A group of students at Howard University in Washington, D.C., have been occupying a campus building for over two weeks. They’re protesting poor conditions in their dorms, including rats, roaches, and mold—which has allegedly sent some of them to the hospital.
They’ve gotten the attention of the NAACP, Black Lives Matter, Martin Luther King III, and other organizations and public figures who have voiced support. “No students at our top HBCU should be facing housing crises,” tweeted Carleah Summers, who is running for Congress in Maryland’s 6th district.
But what’s really remarkable is that the students have done their research. They’re not only calling out university leadership but also Corvias, the corporation Howard hired to build and manage the dorms. (Here’s a petition demanding that Howard “break up” with Corvias.)
It’s remarkable because the university’s deal with Corvias is just like similar deals state and local governments have been signing in recent years. These so-called “public-private partnerships,” or “P3s,” are causing all kinds of headaches.
Chicago’s 75-year P3 to lease their downtown parking meters to Wall Street investors not only has skyrocketed rates but also includes what is effectively a penalty for removing meters. This makes it more expensive to make long-term transit changes, like adding bike and bus lanes.

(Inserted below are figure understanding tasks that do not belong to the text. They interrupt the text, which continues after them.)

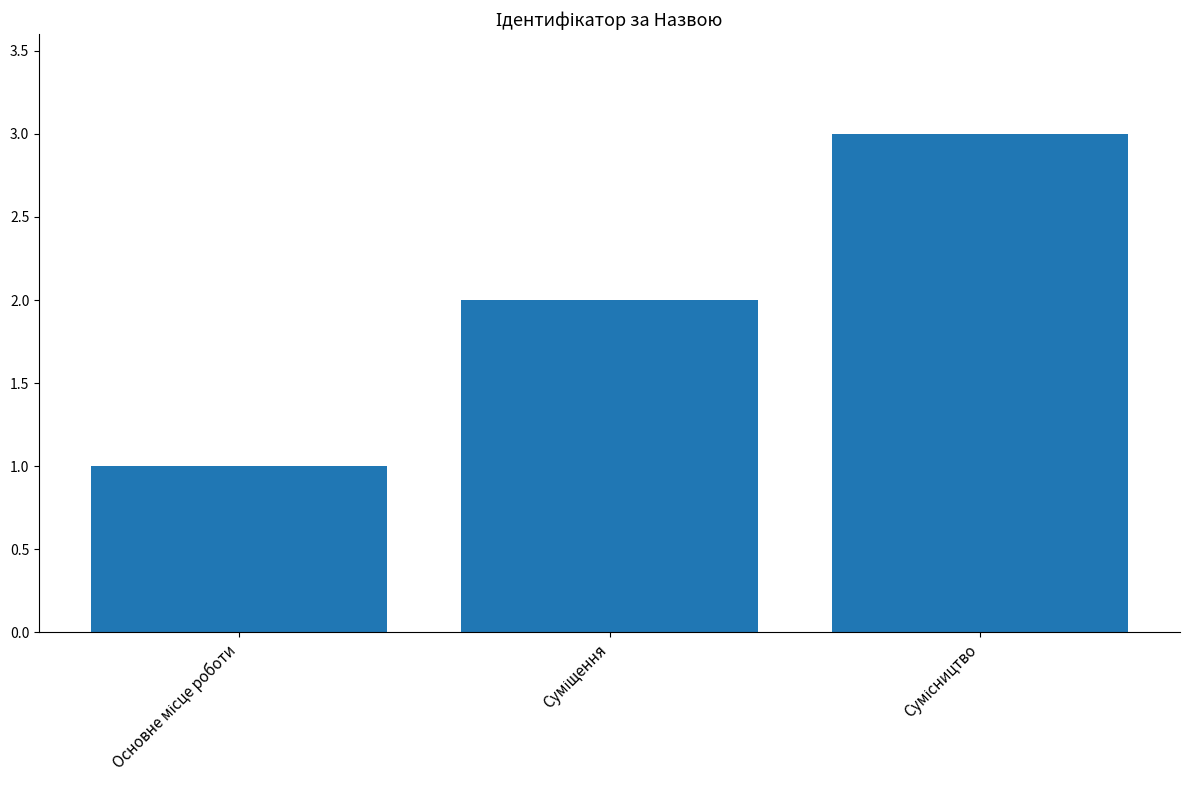

What is the average value?

2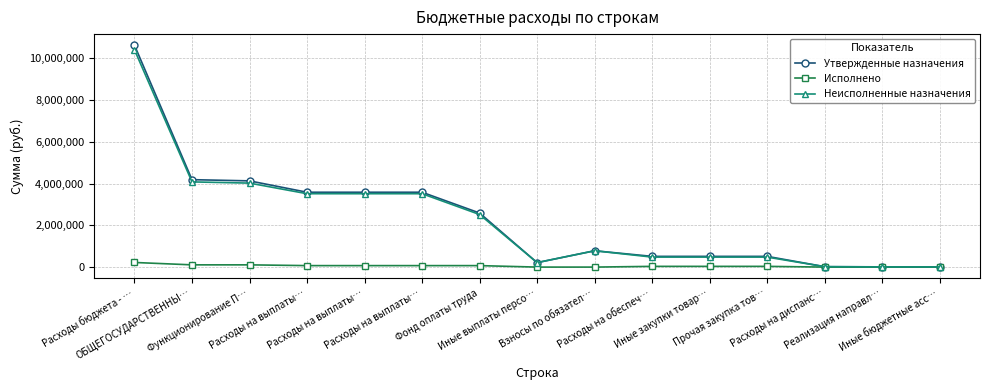

Reading left to right, extract all data points from this chart.

Утвержденные назначения: 10621000.0	4185100.0	4127100.0	3582800.0	3582800.0	3582800.0	2587300.0	214000.0	781500.0	513100.0	513100.0	513100.0	20000.0	11000.0	11000.0
Исполнено: 221349.3	107133.5	107133.5	70480.0	70480.0	70480.0	70480.0	0.0	0.0	34643.7	34643.7	34643.7	0.0	2009.8	2009.8
Неисполненные назначения: 10399650.7	4077966.5	4019966.5	3512320.0	3512320.0	3512320.0	2516820.0	214000.0	781500.0	478456.3	478456.3	478456.3	20000.0	8990.2	8990.2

A few years ago, an Indiana toll-road P3 spearheaded by then-Gov. Mike Pence failed as the private investors that financed it slid toward bankruptcy. On top of that, the deal was $137.3 million more expensive than if the state had used traditional public financing.
Some Canadian P3s for public school buildings limit teachers from opening windows or hanging educational materials on classroom walls. Others limit community use of the school and school grounds on evenings and weekends. (Unfortunately, late last year Maryland’s Prince George’s County became the first U.S. public school district to sign a P3 to finance, build, and maintain new school buildings—despite community opposition.)

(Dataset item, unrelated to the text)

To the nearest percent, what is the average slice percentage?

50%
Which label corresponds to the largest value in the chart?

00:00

A toll-road P3 in Texas experienced pavement defects almost immediately and led to increased flooding in a local town.
So, we shouldn’t be surprised that Corvias appears to be cutting corners on maintaining Howard’s dorms. And that students are hitting a metaphorical wall when trying to get the university to fix the situation.

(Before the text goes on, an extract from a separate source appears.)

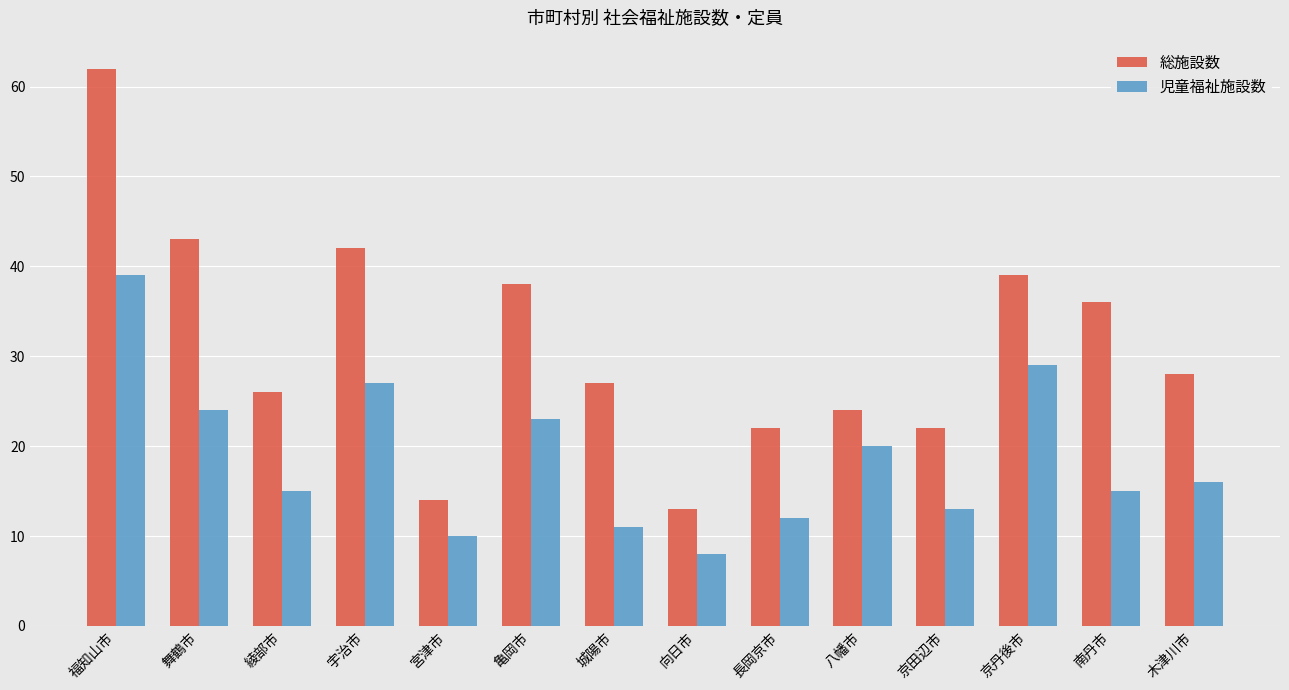

At 京田辺市, list the series in order from smallest to largest.

児童福祉施設数, 総施設数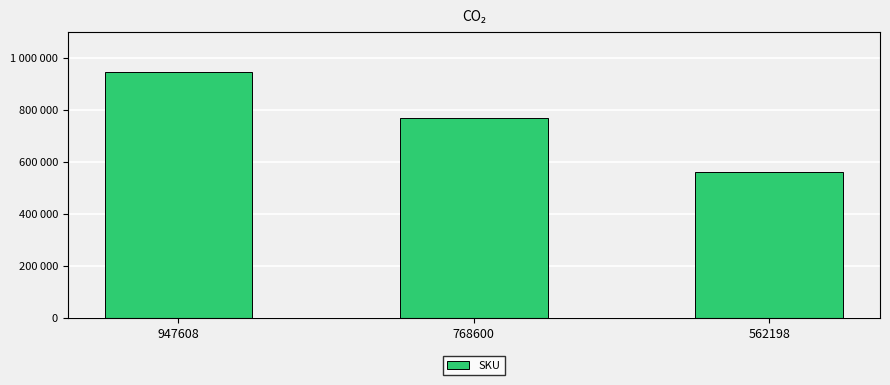

What is the greatest value displayed?

947608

(For more on Corvias, see this thorough and damning research from Howard graduate student Kymberli Michele Corprue.)
What’s particularly alarming is that the $1.2 trillion Infrastructure Investment and Jobs Act currently being debated by Congress essentially incentivizes P3s. We really need to be on the look out for foolish privatization proposals in our states, cities, and school districts.
The students are right: “As long as Howard University has an active contract with Corvias, Howard’s housing conditions on campus will suffer.”